Heute wie damals ein Erfolg – trotz Unterschiede und damaliger Bedenken
Einer der Zuschauer ist der ehemalige Staatssekretär im Bundesministerium für Finanzen, Thomas Mirow (72). Er freut sich, dass die Lichtinstallation für dieses "spektakuläre Jubiläum auf die Beine gestellt wird" und findet: “Es macht Spaß.”
Spaß machte es auch den Besuchern, die schon im Sommer 1995 dabei waren, als das Künstlerpaar Christo und Jeanne-Claude nach 23 Jahren Planung ihren Traum vom "Wrapped Reichstag" Wirklichkeit werden ließen. Einer von ihnen ist Malte Truxius (50) aus Wolfsburg. 1995 war er 20 Jahre alt und ist mit seiner damaligen Freundin nach Berlin gefahren, um das Kunstprojekt zu sehen. Er erinnert sich an diesem Abend an das Gemeinschaftsgefühl, das er damals verspürte. Dazu beigetragen habe auch der Mauerfall, der erst sechs Jahre zuvor stattgefunden hatte. "Ein so riesiges Gebäude zu verhüllen, Wahnsinn. Was das für ein Aufwand war. Einmalig!", erinnert sich Truxius begeistert. Damals war “das vordere Feld noch frei, alles war friedlich, viele haben gepicknickt.”
Insgesamt besuchten damals mehr als fünf Millionen Menschen das Kunstprojekt. Befürchtungen von Gegnern des Projekts wie Bundeskanzler Helmut Kohl und dem CDU/CSU-Fraktionsvorsitzenden Wolfgang Schäuble, dass es bei solch großen Ansammlungen von Menschen zu Konflikten und Auseinandersetzungen kommen könnte, wurden widerlegt.
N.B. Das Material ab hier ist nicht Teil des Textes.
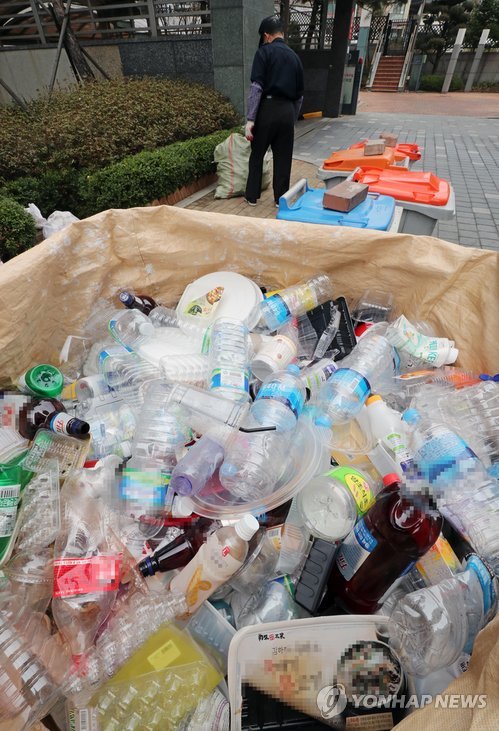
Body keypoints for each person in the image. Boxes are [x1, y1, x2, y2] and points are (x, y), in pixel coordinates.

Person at [244, 16, 304, 207]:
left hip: (267, 110)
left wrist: (250, 119)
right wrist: (292, 118)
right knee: (283, 158)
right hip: (287, 111)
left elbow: (256, 88)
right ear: (281, 34)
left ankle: (252, 196)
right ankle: (280, 199)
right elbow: (299, 96)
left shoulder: (264, 52)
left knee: (257, 154)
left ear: (267, 35)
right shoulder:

Der verhüllte Reichstag ging in die Geschichte ein.
„Mit diesem Projekt kann sich im Grunde genommen jeder staunend identifizieren und das ist das Verbindende von Kunst.“
Einer, der 1995 jeden Tag dabei war und auch schon die Aufbauarbeiten mitverfolgte, war der Journalist Andreas Georg. Der 55-Jährige hat zu Hause noch ein Stück Stoff von damals: "Die wurden an alle verteilt, die eins wollten." Seine Frau Alexandra (57) findet die Projektion “sehr beeindruckend, und das auch noch mit Vollmond.” Auch viele Kinder sind an diesem Abend dabei. Martha (10) findet es "eigentlich ganz cool". Ihre Mutter erzählt, dass Martha selbst unbedingt die Installation sehen wollte. Der 12-jährige Georg findet es "schön, dass die ganze Vorderseite beleuchtet ist".
Die Initiatoren des “Verhüllten Reichstags” setzen auf das Verbindende von Kunst
Die Initiatoren des Illuminationsprojekts sind der Kulturmanager Peter Schwenkow, der Unternehmer Roland Specker sowie der Christo-Neffe Vladimir Yavachev. Die drei haben das Projekt mit ihren Unterstützern privat initiiert und finanziert. Was sie sich davon erwarten? "Die Hoffnung ist, wenn alle vor dem Reichstag sitzen, der so aussieht wie vor 30 Jahren, dann ist es völlig egal, ob sie arm oder reich, links oder rechts, groß oder klein, Inländer oder Ausländer sind. Mit diesem Projekt kann sich im Grunde genommen jeder staunend identifizieren und das ist das Verbindende von Kunst, denke ich", so Schwenkow gegenüber der dpa. Der Wunsch Schwenkows wurde ihm am Premierenabend schon mal erfüllt.
Das Illuminationsprojekt kann noch bis zum 20. Juni 2025 in der Zeit von 21.30 Uhr bis 1.00 Uhr an der Westfassade des Reichstagsgebäudes kostenlos besichtigt werden.